Let $A\subseteq \mathbb{R}$ be the set $A=\{x\in (0,1):$ the decimal expansion of $x$ contains infinitely many 7's}. Show that $A$ is a Borel set.
My thoughts: The collection of rational numbers $\in (0,1)$ whose decimal exp. contains $\infty$-many 7's is clearly Borel because the rational numbers are countable and any subset of a countable set is itself countable and hence Borel. Now the tricky part is to deal with the irrational numbers between 0 and 1. I know that the collection of irrationals $\in (0,1)$ is Borel but why should a subset of a Borel set be Borel? I thought about using the Theorem "Every continuous function is Borel measurable", to prove this but I am a bit lost on how to do this. If the function,
$
f(x) =
\begin{cases}
0 & \text{if x doesn't have a decimal exp w/infinitely many 7's} \\
1 & \text{if x has a decimal expansion with infinitely many 7's} \\
\end{cases}
$
were continuous then the issue would be resolved, but it is clearly not when the domain is irrational numbers and the range is the reals. Is there some way to adjust the function so that it is continuous?

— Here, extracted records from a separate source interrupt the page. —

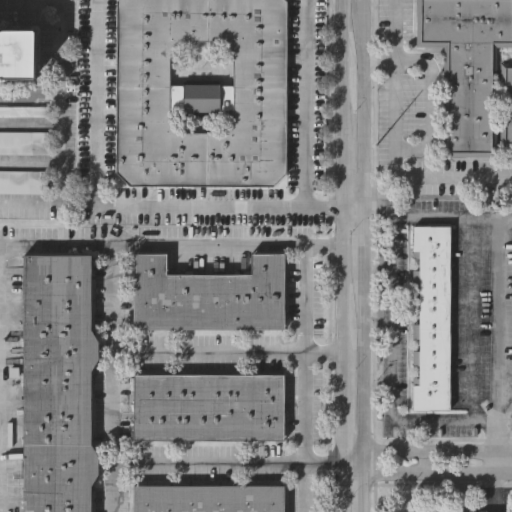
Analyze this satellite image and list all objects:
building: (15, 56)
building: (21, 57)
road: (375, 60)
building: (467, 63)
building: (471, 72)
road: (95, 75)
building: (201, 93)
building: (201, 93)
road: (29, 97)
road: (390, 103)
building: (508, 106)
parking lot: (24, 112)
building: (24, 112)
road: (59, 129)
parking lot: (24, 142)
building: (24, 142)
building: (24, 143)
road: (450, 179)
parking lot: (22, 180)
building: (22, 180)
building: (23, 182)
road: (75, 199)
road: (347, 206)
road: (505, 216)
road: (168, 242)
road: (337, 255)
road: (359, 255)
road: (499, 262)
building: (209, 293)
road: (113, 298)
building: (209, 298)
building: (433, 318)
road: (471, 318)
building: (430, 319)
road: (321, 351)
road: (130, 353)
road: (390, 366)
road: (305, 376)
building: (58, 384)
building: (59, 385)
building: (209, 404)
building: (209, 408)
road: (505, 420)
road: (423, 447)
road: (208, 459)
road: (322, 459)
road: (499, 460)
road: (423, 471)
building: (208, 499)
building: (208, 499)
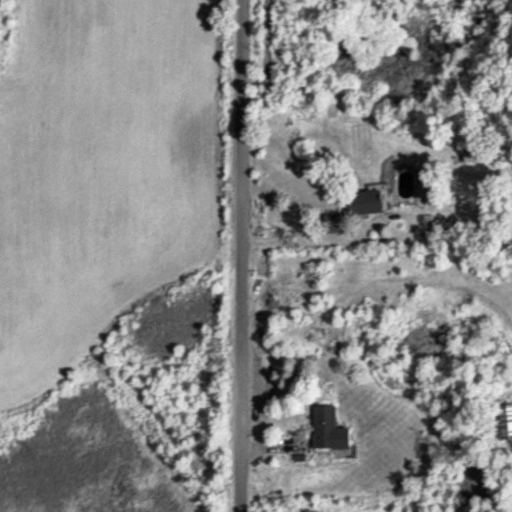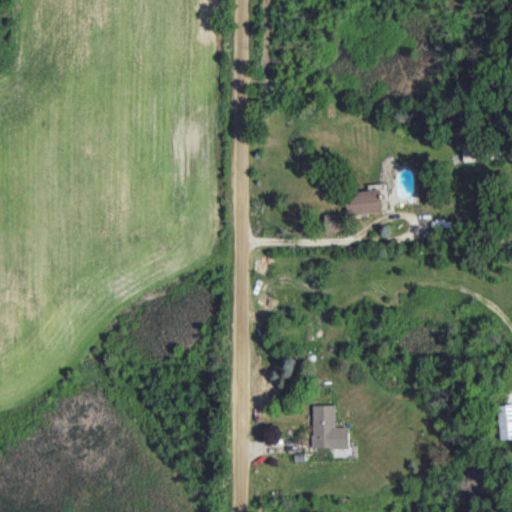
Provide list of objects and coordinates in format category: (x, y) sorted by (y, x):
building: (473, 152)
building: (364, 202)
road: (321, 239)
road: (240, 256)
crop: (379, 256)
building: (505, 421)
building: (328, 428)
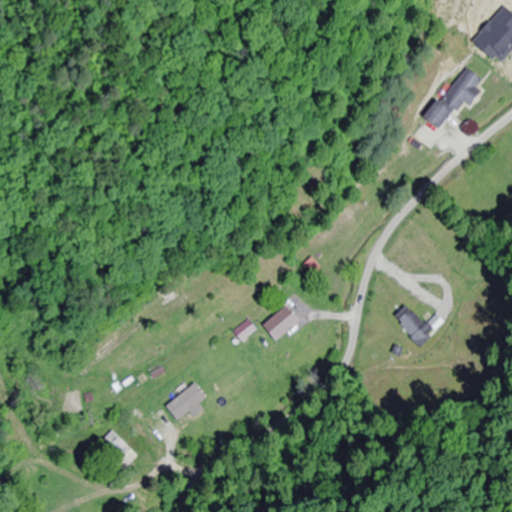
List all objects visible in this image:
building: (451, 109)
road: (355, 321)
building: (285, 323)
building: (412, 323)
building: (123, 448)
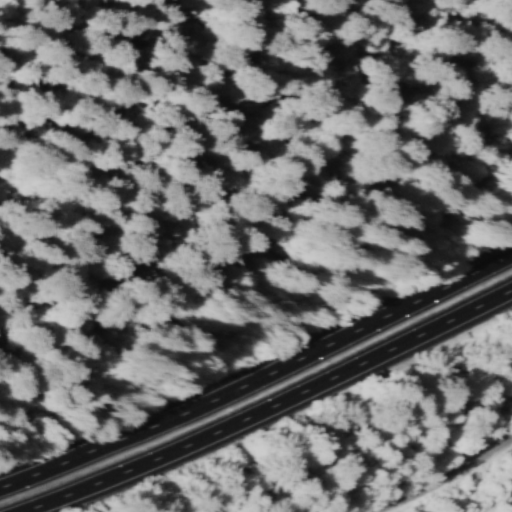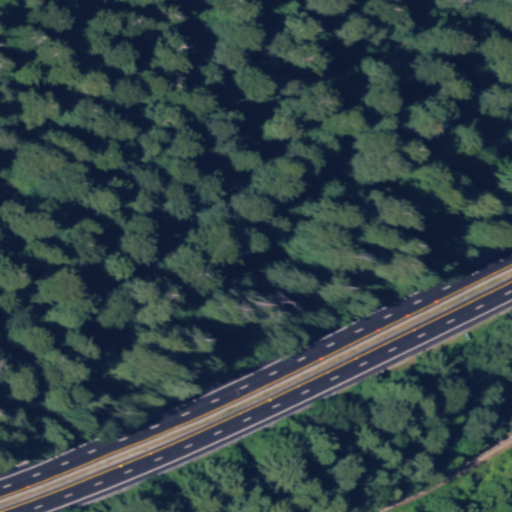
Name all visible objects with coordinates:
road: (258, 384)
road: (280, 410)
road: (471, 485)
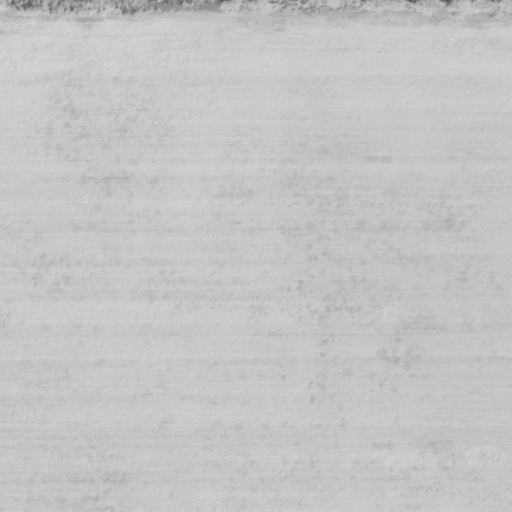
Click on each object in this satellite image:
road: (256, 5)
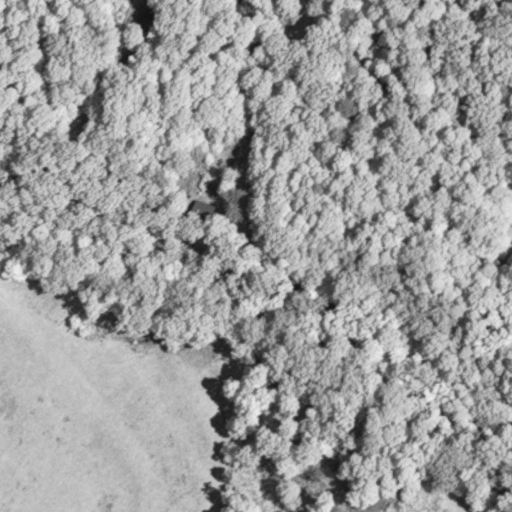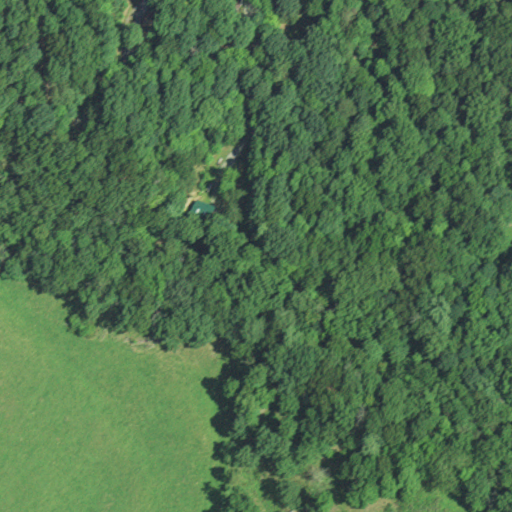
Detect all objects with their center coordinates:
building: (156, 27)
building: (205, 214)
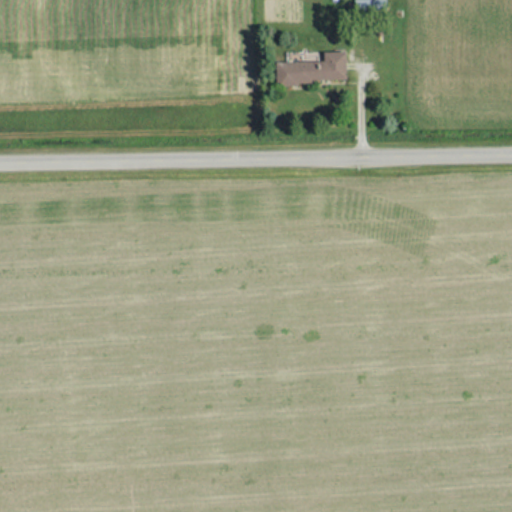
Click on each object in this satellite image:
crop: (124, 61)
crop: (459, 63)
building: (308, 69)
road: (255, 148)
crop: (257, 346)
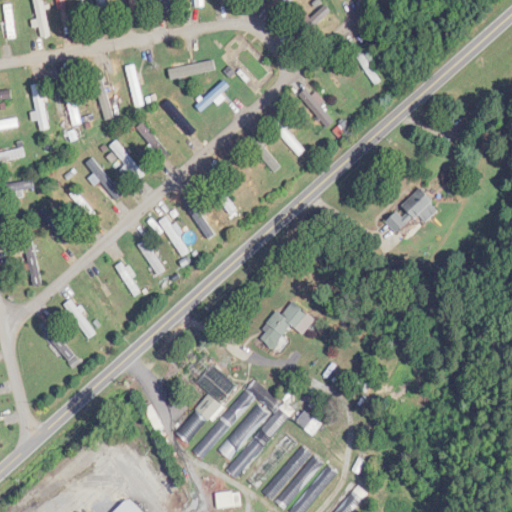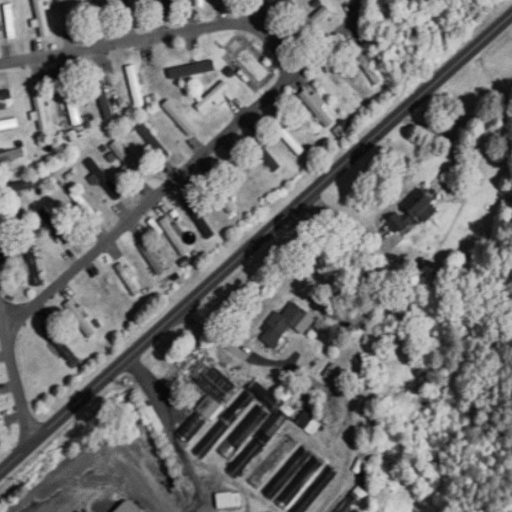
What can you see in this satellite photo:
building: (230, 1)
building: (263, 2)
building: (199, 3)
building: (285, 5)
building: (103, 13)
building: (43, 18)
building: (10, 19)
road: (160, 36)
building: (193, 69)
building: (136, 85)
building: (103, 95)
building: (72, 101)
building: (41, 107)
building: (318, 108)
building: (180, 119)
building: (9, 124)
building: (12, 155)
building: (129, 160)
building: (106, 179)
building: (19, 186)
road: (165, 189)
building: (222, 194)
building: (84, 204)
building: (421, 207)
road: (348, 221)
building: (396, 223)
building: (56, 226)
road: (256, 241)
building: (153, 258)
building: (33, 262)
building: (130, 279)
building: (105, 300)
building: (81, 320)
building: (287, 325)
building: (59, 343)
road: (14, 376)
building: (209, 402)
building: (310, 424)
building: (247, 429)
building: (274, 462)
building: (295, 478)
building: (316, 489)
building: (230, 500)
building: (354, 500)
building: (130, 507)
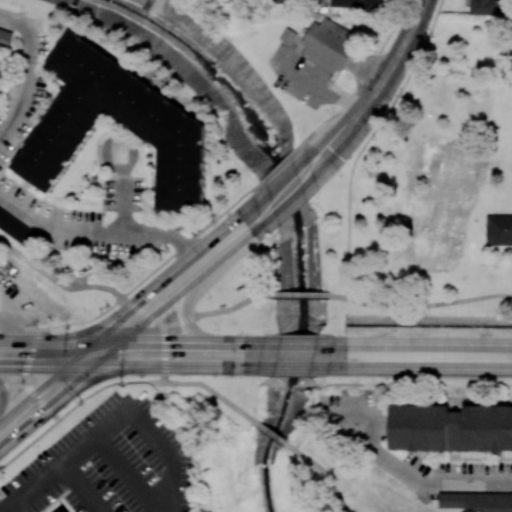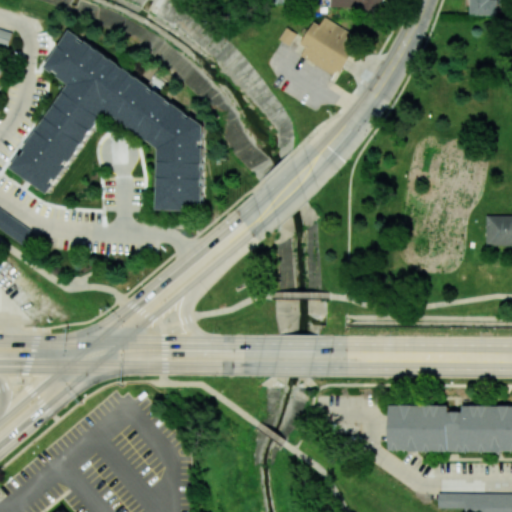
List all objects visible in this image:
building: (284, 1)
building: (355, 4)
building: (482, 7)
building: (289, 35)
building: (5, 37)
building: (328, 46)
building: (330, 47)
road: (393, 58)
road: (29, 68)
road: (367, 69)
traffic signals: (384, 78)
road: (362, 80)
road: (330, 86)
building: (115, 124)
road: (333, 135)
road: (366, 140)
road: (337, 146)
road: (280, 164)
road: (280, 178)
road: (123, 190)
road: (288, 201)
park: (398, 213)
river: (293, 219)
building: (500, 229)
building: (499, 230)
road: (95, 231)
road: (231, 250)
road: (31, 263)
road: (171, 272)
road: (111, 289)
road: (303, 293)
road: (125, 294)
road: (421, 305)
road: (160, 309)
road: (219, 310)
road: (186, 320)
road: (61, 341)
traffic signals: (88, 341)
traffic signals: (122, 342)
road: (172, 342)
road: (243, 343)
road: (297, 343)
road: (422, 344)
road: (73, 353)
road: (107, 354)
road: (46, 366)
traffic signals: (59, 366)
traffic signals: (93, 366)
road: (164, 366)
road: (175, 367)
road: (293, 367)
road: (419, 368)
road: (29, 391)
road: (2, 395)
road: (39, 401)
road: (230, 404)
road: (46, 406)
road: (74, 406)
road: (111, 421)
building: (451, 428)
road: (270, 432)
road: (321, 470)
road: (415, 480)
road: (82, 488)
building: (477, 501)
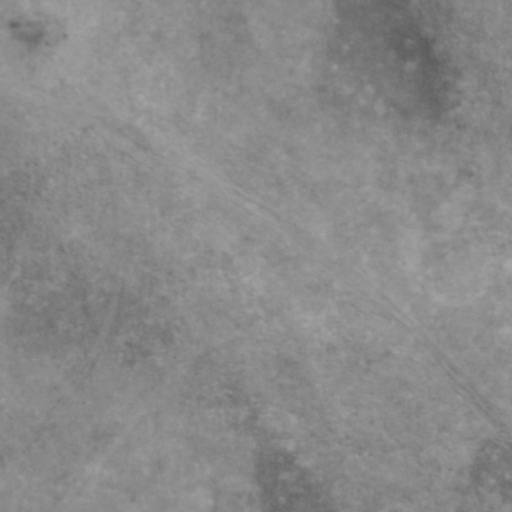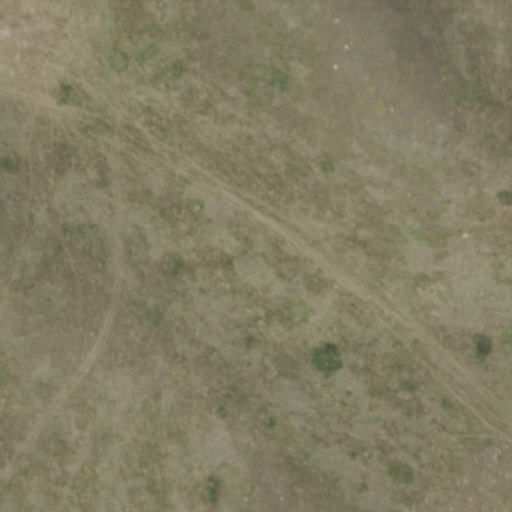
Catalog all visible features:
road: (279, 218)
road: (119, 261)
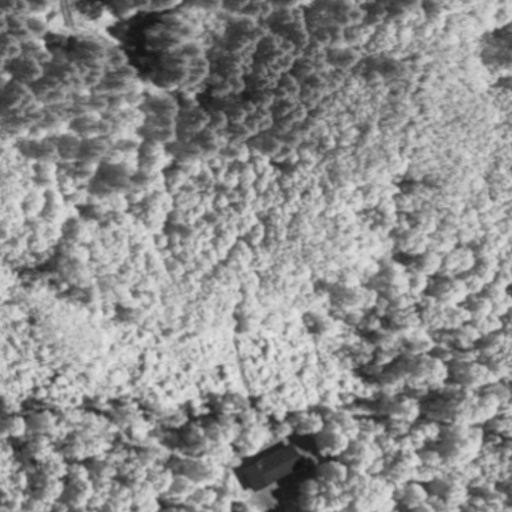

Thanks for reading.
Best Answer
There is another way to attack your problem: write down a conditional that defines your set.
Consider the following set: $$A_n := \{x\in(0,1)\mid \text{the $n$th digit of the decimal expression of $x$ is 7}\}.$$ You can see that $A_n$ is Borel, as it is a finite union of half-intervals. Then your set can be described as follows: $$x\in A \iff \forall n\in\mathbb{N}\exists m>n [x\in A_m].$$ Hence $A=\bigcap_{n=1}^\infty\bigcup_{m>n} A_m$, which is also Borel.
I want to remark that my strategy is a common way to determine the complexity of a given set. With some trick (by replacing $\epsilon$ or $\delta$ to $1/n$ for natural numbers $n$), you can see that the set $$\{x\in \mathbb{R} \mid \text{$f$ is continuous at $x$}\}$$ is also Borel regardless of what $f$ is.